Prior to the study, researchers had turned up evidence of shared genetic risk factors for pairs of disorders, such as schizophenia and bipolar disorder, autism and schizophrenia and depression and bipolar disorder. Such evidence of overlap at the genetic level has blurred the boundaries of traditional diagnostic categories and given rise to research domain criteria, or RDoC, an NIMH initiative to develop new ways of classifying psychopathology for research based on neuroscience and genetics as well as observed behavior.
To learn more, the consortium researchers analyzed the five key disorders as if they were the same illness. They screened for evidence of illness-associated genetic variation across the genomes of 33,332 patients with all five disorders and 27,888 controls, drawing on samples from previous consortium mega-analyses.
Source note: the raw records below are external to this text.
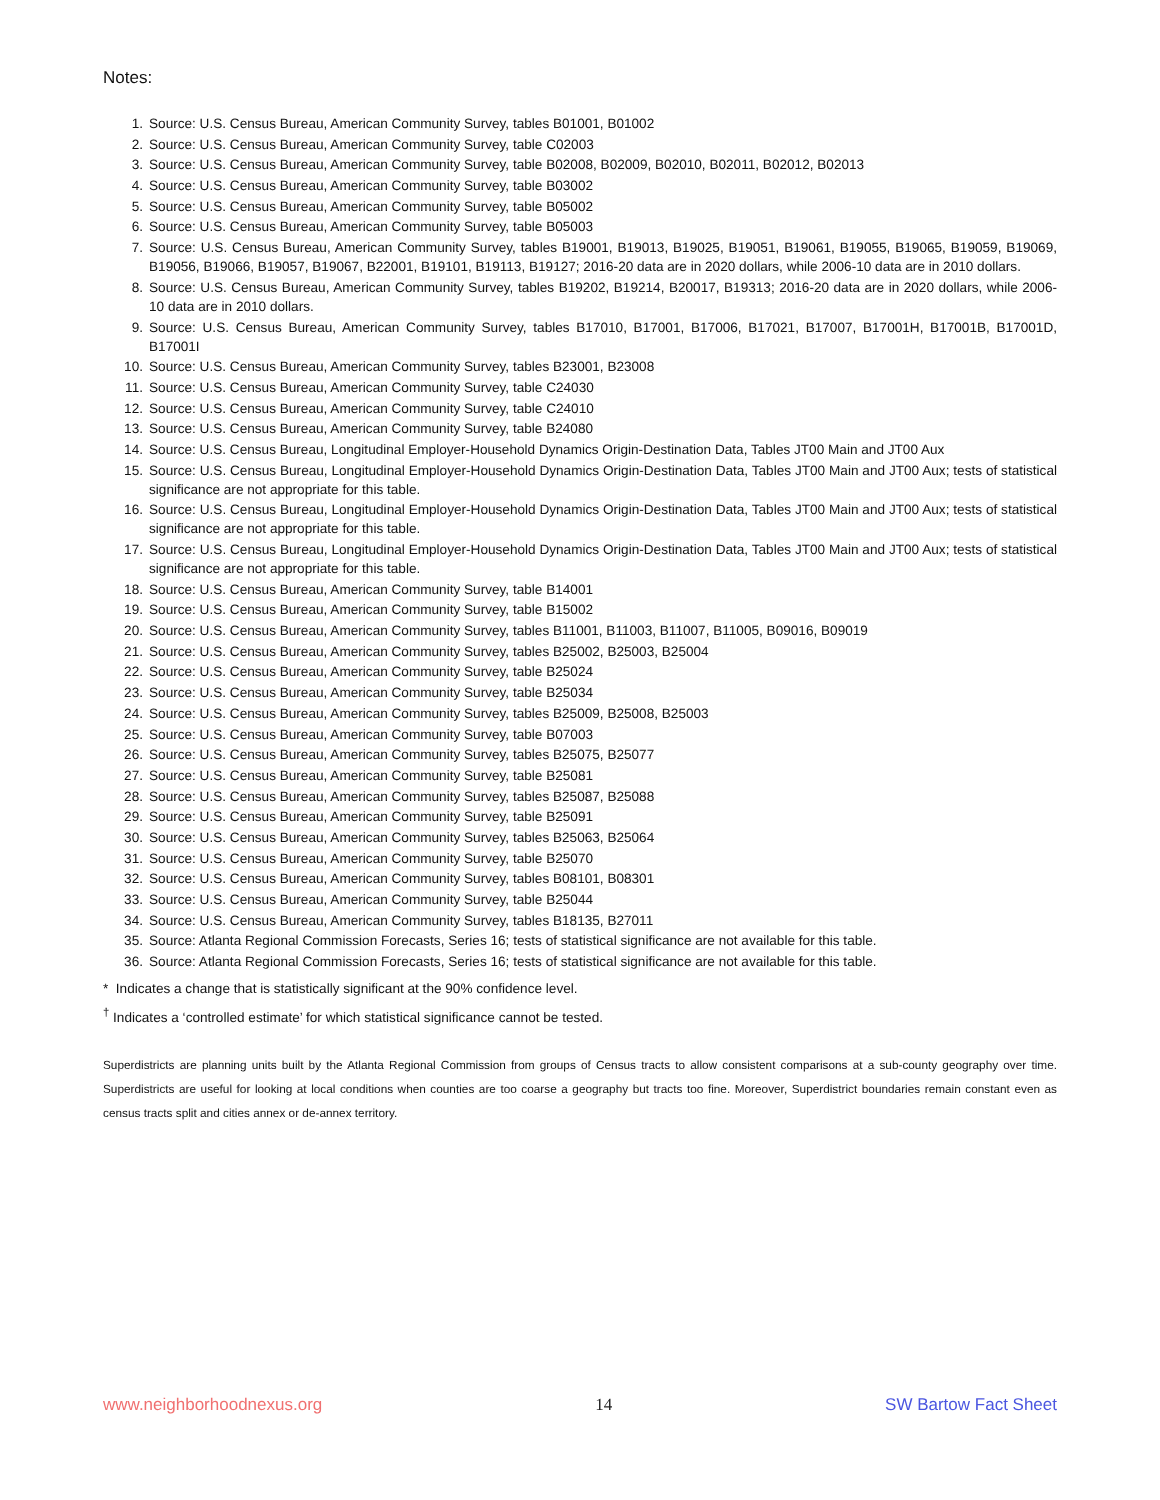Notes:
1. Source: U.S. Census Bureau, American Community Survey, tables B01001, B01002
2. Source: U.S. Census Bureau, American Community Survey, table C02003
3. Source: U.S. Census Bureau, American Community Survey, table B02008, B02009, B02010, B02011, B02012, B02013
4. Source: U.S. Census Bureau, American Community Survey, table B03002
5. Source: U.S. Census Bureau, American Community Survey, table B05002
6. Source: U.S. Census Bureau, American Community Survey, table B05003
7. Source: U.S. Census Bureau, American Community Survey, tables B19001, B19013, B19025, B19051, B19061, B19055, B19065, B19059, B19069, B19056, B19066, B19057, B19067, B22001, B19101, B19113, B19127; 2016-20 data are in 2020 dollars, while 2006-10 data are in 2010 dollars.
8. Source: U.S. Census Bureau, American Community Survey, tables B19202, B19214, B20017, B19313; 2016-20 data are in 2020 dollars, while 2006-10 data are in 2010 dollars.
9. Source: U.S. Census Bureau, American Community Survey, tables B17010, B17001, B17006, B17021, B17007, B17001H, B17001B, B17001D, B17001I
10. Source: U.S. Census Bureau, American Community Survey, tables B23001, B23008
11. Source: U.S. Census Bureau, American Community Survey, table C24030
12. Source: U.S. Census Bureau, American Community Survey, table C24010
13. Source: U.S. Census Bureau, American Community Survey, table B24080
14. Source: U.S. Census Bureau, Longitudinal Employer-Household Dynamics Origin-Destination Data, Tables JT00 Main and JT00 Aux
15. Source: U.S. Census Bureau, Longitudinal Employer-Household Dynamics Origin-Destination Data, Tables JT00 Main and JT00 Aux; tests of statistical significance are not appropriate for this table.
16. Source: U.S. Census Bureau, Longitudinal Employer-Household Dynamics Origin-Destination Data, Tables JT00 Main and JT00 Aux; tests of statistical significance are not appropriate for this table.
17. Source: U.S. Census Bureau, Longitudinal Employer-Household Dynamics Origin-Destination Data, Tables JT00 Main and JT00 Aux; tests of statistical significance are not appropriate for this table.
18. Source: U.S. Census Bureau, American Community Survey, table B14001
19. Source: U.S. Census Bureau, American Community Survey, table B15002
20. Source: U.S. Census Bureau, American Community Survey, tables B11001, B11003, B11007, B11005, B09016, B09019
21. Source: U.S. Census Bureau, American Community Survey, tables B25002, B25003, B25004
22. Source: U.S. Census Bureau, American Community Survey, table B25024
23. Source: U.S. Census Bureau, American Community Survey, table B25034
24. Source: U.S. Census Bureau, American Community Survey, tables B25009, B25008, B25003
25. Source: U.S. Census Bureau, American Community Survey, table B07003
26. Source: U.S. Census Bureau, American Community Survey, tables B25075, B25077
27. Source: U.S. Census Bureau, American Community Survey, table B25081
28. Source: U.S. Census Bureau, American Community Survey, tables B25087, B25088
29. Source: U.S. Census Bureau, American Community Survey, table B25091
30. Source: U.S. Census Bureau, American Community Survey, tables B25063, B25064
31. Source: U.S. Census Bureau, American Community Survey, table B25070
32. Source: U.S. Census Bureau, American Community Survey, tables B08101, B08301
33. Source: U.S. Census Bureau, American Community Survey, table B25044
34. Source: U.S. Census Bureau, American Community Survey, tables B18135, B27011
35. Source: Atlanta Regional Commission Forecasts, Series 16; tests of statistical significance are not available for this table.
36. Source: Atlanta Regional Commission Forecasts, Series 16; tests of statistical significance are not available for this table.
* Indicates a change that is statistically significant at the 90% confidence level.
<sup>†</sup> Indicates a ‘controlled estimate’ for which statistical significance cannot be tested.
Superdistricts are planning units built by the Atlanta Regional Commission from groups of Census tracts to allow consistent comparisons at a sub-county geography over time. Superdistricts are useful for looking at local conditions when counties are too coarse a geography but tracts too fine. Moreover, Superdistrict boundaries remain constant even as census tracts split and cities annex or de-annex territory.
www.neighborhoodnexus.org 14 SW Bartow Fact Sheet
For the first time, specific variations significantly associated with all five disorders were among several suspect genomic sites that turned up. These included variation in two genes that code for the cellular machinery for regulating the flow of calcium into neurons. Variation in one of these, called CACNA1C, which had previously been implicated in susceptibility to bipolar disorder, schizophrenia and major depression, is known to impact brain circuitry involved in emotion, thinking, attention and memory – functions disrupted in mental illnesses. Variation in another calcium channel gene, called CACNB2, was also linked to the disorders.

Alterations in calcium-channel signaling could represent a fundamental mechanism contributing to a broad vulnerability to psychopathology, suggest the researchers.
They also discovered illness-linked variation for all five disorders in certain regions of chromosomes 3 and 10. Each of these sites spans several genes, and the specific causal factors within them remain elusive. However, one region, called 3p21, which produced the strongest signal of illness association, harbors suspect variations identified in previous genome-wide studies of bipolar disorder and schizophrenia.



PERSONAL COMMENT:

I’m responding so strongly to this point of view because members of my family have suffered from what is probably genetic or epigenetic glitches that originally have been triggered by the historical impacts of things like famine, sequential mothering due to childbirth deaths, radical culture shift possibly due to migration, world epidemic, paternal presence shift due to economics (farms to cities).  In some ways they have suffered more because of the response to genetic code than because of the actual code problems.  "Guilt" and "Shame" are meant to drive people towards success, but often simply stamp in dysfunction harder.

Histone methylation is a system that can turn genes on and off.  If genes are like the keys in a piano, methylation can force the player to play with missing keys or double keys.  "In biology, histones are highly alkaline proteins found in eukaryotic cell nuclei that package and order the DNA into structural units called nucleosomes." (As nearly as I can tell, histones have nothing to do with histamines, which are connected somehow to allergies.  There are some people who will claim that something like alcoholism and other addictions are essentially allergies.  Others feel that some mental conditions are produced by autoallergies.)

Also, these difficulties seem always to affect women more than men, which is probably related to the “extra” leg on the female chromosome that makes it an X instead of a Y.  Some genetic code is on that leg and can compensate for missing genes.  But it may be an advantage not to have some genes that are on that missing leg -- perhaps about something like menstruation -- so one can never expect a good/bad binary sorting, as people always want.  Such things are just turns in the labyrinth.

Looking at life-outcomes in my family, my mother’s genetic stream is quite different from my father’s, though both are mostly Scots/Irish.  Each has characteristic distinctions, but they converge in having alcoholic uncles in every generation and quiet, withdrawing women who were good mothers but dependent on husbands.  Economic situations affected success, of course.  Homesteading and Economic Depression.